This Autumn we display a series of previously unseen sculptures by acclaimed artist Rachel Kneebone, on display amongst the Museum’s historic Collection
We display a series of five previously unseen sculptures by acclaimed artist Rachel Kneebone, providing a resonant counterpoint to our exhibition Basic Instincts.
Rachel Kneebone is a British artist whose intricate works address and question the human condition. This Autumn a series of five porcelain sculptures will be displayed amongst the Museum’s historic Collection. Raft of the Medusa’s tumbling limbs and fractured swags are at once coquettish and ominous; their gleaming white surfaces and exquisite detail belie scenes of turmoil and collapse.

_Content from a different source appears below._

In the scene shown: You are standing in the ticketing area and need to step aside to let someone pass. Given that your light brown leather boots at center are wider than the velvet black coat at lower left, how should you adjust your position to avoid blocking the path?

Using porcelain, a delicate material traditionally associated with fine tableware and Rococo exuberance (as exemplified by the plasterwork in the Museum’s Court Room), Kneebone subverts viewers’ expectations. Visibly exploiting the material properties of porcelain, she deliberately allows her works to distort and crack in the kiln, inviting the viewer to question the relationship between strength and vulnerability.
Shown amongst the Museum Collection, the works distil and abstract the Foundling Hospital’s suppressed narratives of sexual desire, emotional damage, and female strength, whilst also referencing ideas of displacement, refuge, and resilience.